I am not ADD but suffer from bad fatigue and brain fog. My Dr. put me on Concerta when it came out a slow release Ritalin. Man did this help with the fatigue and brain fog I was not doing SWALE's protocol at the time and could do with out it but don't want to. Have any of you tried this no sides.

[Vforcer2]

Quote:

Originally Posted by pmgamer18

I am not ADD but suffer from bad fatigue and brain fog. My Dr. put me on Concerta when it came out a slow release Ritalin. Man did this help with the fatigue and brain fog I was not doing SWALE's protocol at the time and could do with out it but don't want to. Have any of you tried this no sides.

Phil, are you saying you are currently taking Concerta? I have heard it is a pretty good drug with low/no side effects to speak of. I think it and Adderall are the two preferred Rx's for ADD. What is your dose?

Also if you suffer from brain fog a lot, I would take a look at your carb consumption, and try to balance every meal with at least 40-50% protein. Dr. Amen recommends a relatively low carb, low glycemic index diet for most patients. Imbalances in blood sugar can cause fog. I always used to get severe brain fog and fatigue after eating pasta, white potatoes, or pastries. I have eliminated them from my diet except for special occasions, and I am all the better for it.......and so is my waistline

[pmgamer18]

I have been on it since it came out now doing 36 mgs. of Concerta I tried Adderall it made my BP go up and my heart race. I don't do a lot of carb's I follow the Weight Watchers weight loss program for a long time over 15 yrs. or I would have gotten up to 500 lbs when I was house bound for 3 yrs. My first problem with low T was fatigue so bad I could not go to work. Was told it was depression, CFS, and low iron. After 5 yrs being treated for Depression and not feeling any better I found out it was low T not depression. Had to go into re-hab to get off all the drugs for depression they had me on. I feel still to this day I lost 5 yrs of my life to AD drugs. Starting on SWALE's protocol the first of this yr.
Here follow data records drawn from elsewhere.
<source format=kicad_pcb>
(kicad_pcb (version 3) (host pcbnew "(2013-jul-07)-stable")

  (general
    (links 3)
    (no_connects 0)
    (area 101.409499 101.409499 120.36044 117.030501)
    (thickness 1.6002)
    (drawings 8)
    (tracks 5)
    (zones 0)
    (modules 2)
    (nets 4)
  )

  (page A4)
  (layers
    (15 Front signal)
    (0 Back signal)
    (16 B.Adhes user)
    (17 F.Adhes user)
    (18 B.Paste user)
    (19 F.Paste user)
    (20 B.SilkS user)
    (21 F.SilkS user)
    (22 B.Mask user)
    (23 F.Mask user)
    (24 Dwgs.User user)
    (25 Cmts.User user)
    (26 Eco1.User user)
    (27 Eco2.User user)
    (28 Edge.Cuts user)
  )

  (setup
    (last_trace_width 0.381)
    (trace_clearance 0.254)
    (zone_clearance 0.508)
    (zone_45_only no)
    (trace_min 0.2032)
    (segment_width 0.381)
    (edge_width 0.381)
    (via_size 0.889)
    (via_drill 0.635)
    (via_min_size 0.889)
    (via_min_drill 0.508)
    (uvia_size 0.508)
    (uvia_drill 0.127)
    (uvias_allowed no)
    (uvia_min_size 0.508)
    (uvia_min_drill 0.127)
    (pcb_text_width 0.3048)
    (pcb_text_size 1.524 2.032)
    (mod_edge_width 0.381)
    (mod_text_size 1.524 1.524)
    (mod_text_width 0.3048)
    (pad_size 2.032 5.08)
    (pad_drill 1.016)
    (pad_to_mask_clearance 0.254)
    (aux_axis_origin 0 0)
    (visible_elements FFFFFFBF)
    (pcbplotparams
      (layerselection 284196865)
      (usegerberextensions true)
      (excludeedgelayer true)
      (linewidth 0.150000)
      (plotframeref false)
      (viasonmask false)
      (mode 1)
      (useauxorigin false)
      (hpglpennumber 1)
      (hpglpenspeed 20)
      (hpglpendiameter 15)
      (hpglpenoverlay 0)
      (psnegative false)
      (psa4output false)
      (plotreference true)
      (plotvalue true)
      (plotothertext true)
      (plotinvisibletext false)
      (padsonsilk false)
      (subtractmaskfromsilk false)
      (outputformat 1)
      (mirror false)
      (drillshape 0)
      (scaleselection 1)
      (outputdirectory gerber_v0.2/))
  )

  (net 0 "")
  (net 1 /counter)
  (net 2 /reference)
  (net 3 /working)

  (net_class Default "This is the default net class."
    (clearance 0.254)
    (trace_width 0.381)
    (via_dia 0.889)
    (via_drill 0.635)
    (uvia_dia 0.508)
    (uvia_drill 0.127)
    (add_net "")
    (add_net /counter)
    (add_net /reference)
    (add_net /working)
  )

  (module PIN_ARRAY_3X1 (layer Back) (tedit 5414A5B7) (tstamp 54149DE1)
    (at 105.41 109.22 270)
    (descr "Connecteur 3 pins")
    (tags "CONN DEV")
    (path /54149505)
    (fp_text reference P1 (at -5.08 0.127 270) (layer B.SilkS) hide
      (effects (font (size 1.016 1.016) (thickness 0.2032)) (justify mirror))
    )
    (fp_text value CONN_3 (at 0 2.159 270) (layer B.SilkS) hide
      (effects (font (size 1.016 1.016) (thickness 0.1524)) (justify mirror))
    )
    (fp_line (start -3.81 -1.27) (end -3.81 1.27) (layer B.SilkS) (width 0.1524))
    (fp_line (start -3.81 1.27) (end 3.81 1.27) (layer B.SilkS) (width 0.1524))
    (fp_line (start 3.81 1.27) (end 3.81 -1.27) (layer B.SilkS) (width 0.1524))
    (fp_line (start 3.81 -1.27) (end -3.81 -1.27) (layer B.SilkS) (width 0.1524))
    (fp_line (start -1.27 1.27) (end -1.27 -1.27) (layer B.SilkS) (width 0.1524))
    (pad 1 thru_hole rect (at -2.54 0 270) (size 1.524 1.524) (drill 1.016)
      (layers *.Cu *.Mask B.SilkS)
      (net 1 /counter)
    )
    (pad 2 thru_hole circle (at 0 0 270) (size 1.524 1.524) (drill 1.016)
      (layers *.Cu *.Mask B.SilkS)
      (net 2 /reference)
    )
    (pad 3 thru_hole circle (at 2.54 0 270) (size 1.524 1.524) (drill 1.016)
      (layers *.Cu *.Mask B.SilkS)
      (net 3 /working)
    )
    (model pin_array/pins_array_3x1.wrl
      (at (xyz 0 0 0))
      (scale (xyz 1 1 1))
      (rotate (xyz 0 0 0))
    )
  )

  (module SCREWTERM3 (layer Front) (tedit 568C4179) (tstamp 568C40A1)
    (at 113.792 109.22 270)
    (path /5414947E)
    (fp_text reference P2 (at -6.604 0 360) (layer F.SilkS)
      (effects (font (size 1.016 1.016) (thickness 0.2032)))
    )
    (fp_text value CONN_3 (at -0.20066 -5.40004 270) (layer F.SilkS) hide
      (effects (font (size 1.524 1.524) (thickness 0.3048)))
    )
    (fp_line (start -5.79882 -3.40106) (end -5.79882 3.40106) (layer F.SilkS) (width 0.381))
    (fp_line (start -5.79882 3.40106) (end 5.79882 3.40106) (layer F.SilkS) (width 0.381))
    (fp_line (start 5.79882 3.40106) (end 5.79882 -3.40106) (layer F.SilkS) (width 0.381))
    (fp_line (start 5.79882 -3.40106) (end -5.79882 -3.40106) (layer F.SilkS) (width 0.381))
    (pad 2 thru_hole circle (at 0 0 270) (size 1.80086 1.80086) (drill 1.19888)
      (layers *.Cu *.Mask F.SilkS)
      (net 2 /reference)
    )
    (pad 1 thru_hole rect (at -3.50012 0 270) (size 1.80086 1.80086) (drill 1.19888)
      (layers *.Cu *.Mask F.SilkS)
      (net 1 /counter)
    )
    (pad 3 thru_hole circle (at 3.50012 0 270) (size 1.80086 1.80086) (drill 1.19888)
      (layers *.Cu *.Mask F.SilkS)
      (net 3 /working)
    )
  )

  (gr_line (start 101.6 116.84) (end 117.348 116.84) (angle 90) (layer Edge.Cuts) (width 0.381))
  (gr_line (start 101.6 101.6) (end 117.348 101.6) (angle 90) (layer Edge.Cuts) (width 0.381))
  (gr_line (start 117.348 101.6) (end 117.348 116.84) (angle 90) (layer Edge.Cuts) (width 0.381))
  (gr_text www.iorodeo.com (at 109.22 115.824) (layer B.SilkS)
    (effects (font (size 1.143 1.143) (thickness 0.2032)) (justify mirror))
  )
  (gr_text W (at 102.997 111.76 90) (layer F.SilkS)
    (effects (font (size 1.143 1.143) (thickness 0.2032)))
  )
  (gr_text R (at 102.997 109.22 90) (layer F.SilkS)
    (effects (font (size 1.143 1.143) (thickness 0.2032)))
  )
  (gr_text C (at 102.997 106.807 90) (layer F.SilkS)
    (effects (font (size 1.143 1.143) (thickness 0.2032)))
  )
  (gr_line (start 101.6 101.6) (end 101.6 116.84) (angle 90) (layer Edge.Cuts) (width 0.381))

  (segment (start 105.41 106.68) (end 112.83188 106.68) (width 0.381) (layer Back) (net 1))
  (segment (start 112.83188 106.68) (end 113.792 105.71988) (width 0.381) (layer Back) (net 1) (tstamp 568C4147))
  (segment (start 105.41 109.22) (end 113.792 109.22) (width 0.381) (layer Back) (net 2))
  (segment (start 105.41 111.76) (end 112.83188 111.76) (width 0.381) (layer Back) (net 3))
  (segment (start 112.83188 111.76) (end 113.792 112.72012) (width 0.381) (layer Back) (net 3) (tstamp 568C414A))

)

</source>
I dropped a lot of weight went down from 325 to 260. I am doing the best I every did on TRT in the last 21 yrs. My E2 is a problem but it is a small price to pay to feel this good. I feel that I will get down to 200 lbs next yr. and this will help with my E2 been working out for the last 6 months. Not bad seeing how this time last yr. I had such bad joint and muscle pain I could hardly walk.

[The_Skeptic]

Quote:

Originally Posted by ciobl

hey guys, just a quick question...did you scratch out any probable medical known endocrinological cause ?....before arriving at this...???
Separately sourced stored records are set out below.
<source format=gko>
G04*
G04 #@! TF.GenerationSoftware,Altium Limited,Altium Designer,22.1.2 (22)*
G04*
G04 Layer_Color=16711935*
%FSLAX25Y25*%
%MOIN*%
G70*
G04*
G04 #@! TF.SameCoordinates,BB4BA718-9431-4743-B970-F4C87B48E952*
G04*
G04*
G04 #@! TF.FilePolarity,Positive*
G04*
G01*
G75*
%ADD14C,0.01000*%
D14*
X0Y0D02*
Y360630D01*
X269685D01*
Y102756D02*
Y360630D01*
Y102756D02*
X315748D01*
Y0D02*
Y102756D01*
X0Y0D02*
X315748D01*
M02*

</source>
let me add: any congenital, pituitary, adrenal or other deficiency, or an infection or a systemic illness...anything within the endocrinological field ??

I think my hypogonadism was either caused by the menengitis I had as a kid and/or a serious injury I had around the same time where I was struck hard between my nose and forehead with a huge object. I still have a scar.
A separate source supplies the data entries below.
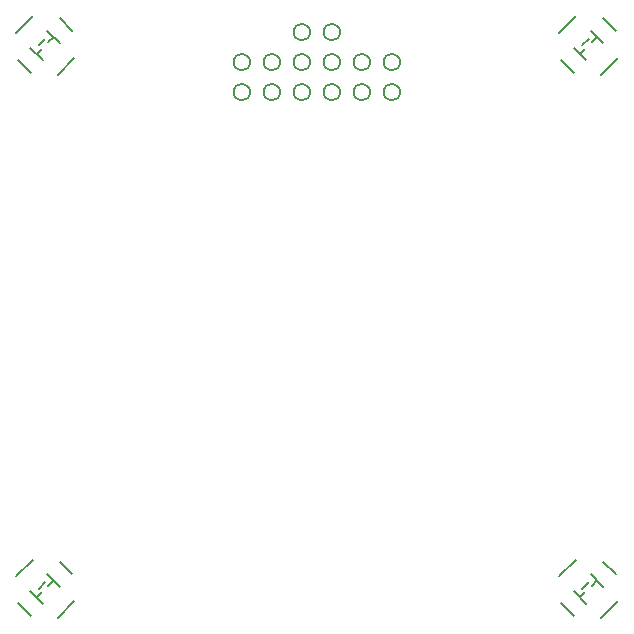
<source format=gbo>
G04*
G04 #@! TF.GenerationSoftware,Altium Limited,Altium Designer,22.2.1 (43)*
G04*
G04 Layer_Color=32896*
%FSLAX44Y44*%
%MOMM*%
G71*
G04*
G04 #@! TF.SameCoordinates,94726236-D1AE-4565-9949-D72E77048C11*
G04*
G04*
G04 #@! TF.FilePolarity,Positive*
G04*
G01*
G75*
%ADD11C,0.2000*%
%ADD13C,0.1500*%
D11*
X19700Y241300D02*
G03*
X19700Y241300I-7000J0D01*
G01*
X-5700D02*
G03*
X-5700Y241300I-7000J0D01*
G01*
X70500Y215900D02*
G03*
X70500Y215900I-7000J0D01*
G01*
X45100D02*
G03*
X45100Y215900I-7000J0D01*
G01*
X19700Y190500D02*
G03*
X19700Y190500I-7000J0D01*
G01*
X-5700D02*
G03*
X-5700Y190500I-7000J0D01*
G01*
X-31100Y215900D02*
G03*
X-31100Y215900I-7000J0D01*
G01*
X-56500D02*
G03*
X-56500Y215900I-7000J0D01*
G01*
X70500Y190500D02*
G03*
X70500Y190500I-7000J0D01*
G01*
X45100D02*
G03*
X45100Y190500I-7000J0D01*
G01*
X19700Y215900D02*
G03*
X19700Y215900I-7000J0D01*
G01*
X-5700D02*
G03*
X-5700Y215900I-7000J0D01*
G01*
X-31100Y190500D02*
G03*
X-31100Y190500I-7000J0D01*
G01*
X-56500D02*
G03*
X-56500Y190500I-7000J0D01*
G01*
X224612Y230000D02*
X230000Y235388D01*
X232694Y232694D02*
X237184Y237184D01*
X222816Y222816D02*
X227306Y227306D01*
X231796Y242572D02*
X242572Y231796D01*
X217428Y228204D02*
X228204Y217428D01*
X-235388Y-230000D02*
X-230000Y-224612D01*
X-227306Y-227306D02*
X-222816Y-222816D01*
X-237184Y-237184D02*
X-232694Y-232694D01*
X-228204Y-217428D02*
X-217428Y-228204D01*
X-242572Y-231796D02*
X-231796Y-242572D01*
X224612Y-230000D02*
X230000Y-224612D01*
X232694Y-227306D02*
X237184Y-222816D01*
X222816Y-237184D02*
X227306Y-232694D01*
X231796Y-217428D02*
X242572Y-228204D01*
X217428Y-231796D02*
X228204Y-242572D01*
X-235388Y230000D02*
X-230000Y235388D01*
X-227306Y232694D02*
X-222816Y237184D01*
X-237184Y222816D02*
X-232694Y227306D01*
X-228204Y242572D02*
X-217428Y231796D01*
X-242572Y228204D02*
X-231796Y217428D01*
D13*
X242374Y252981D02*
X252981Y242374D01*
X207019Y217626D02*
X217626Y207019D01*
X205251Y240607D02*
X219393Y254749D01*
X240607Y205251D02*
X254749Y219393D01*
X-217626Y-207019D02*
X-207019Y-217626D01*
X-252981Y-242374D02*
X-242374Y-252981D01*
X-254749Y-219393D02*
X-240607Y-205251D01*
X-219393Y-254749D02*
X-205251Y-240607D01*
X242374Y-207019D02*
X252981Y-217626D01*
X207019Y-242374D02*
X217626Y-252981D01*
X205251Y-219393D02*
X219393Y-205251D01*
X240607Y-254749D02*
X254749Y-240607D01*
X-217626Y252981D02*
X-207019Y242374D01*
X-252981Y217626D02*
X-242374Y207019D01*
X-254749Y240607D02*
X-240607Y254749D01*
X-219393Y205251D02*
X-205251Y219393D01*
M02*

</source>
That may have caused the ADD as well because I believe both the pituarity gland and the dopamine glands (or whatever they're called) are located in the frontal lobe of the brain.

A few years ago when I had an MRI done to determine that I did not have a tumor, the doctor said there is some "mass" in that area. Not sure what it meant, but it was not a tumor.

I do tend to focus better and be in better spirits when my testosterone is working fine, but you know how hard it can be to get it to the right levels so I think the ADD medication is very helpful.

Even though I've always considered the two conditions separate, lately I'm becoming to see a stronger connection between the two.

[HeadDoc]

Phil that is some impressive weight loss. I can see why getting a handle on the aromitizaton was so important. My hat's off to you man!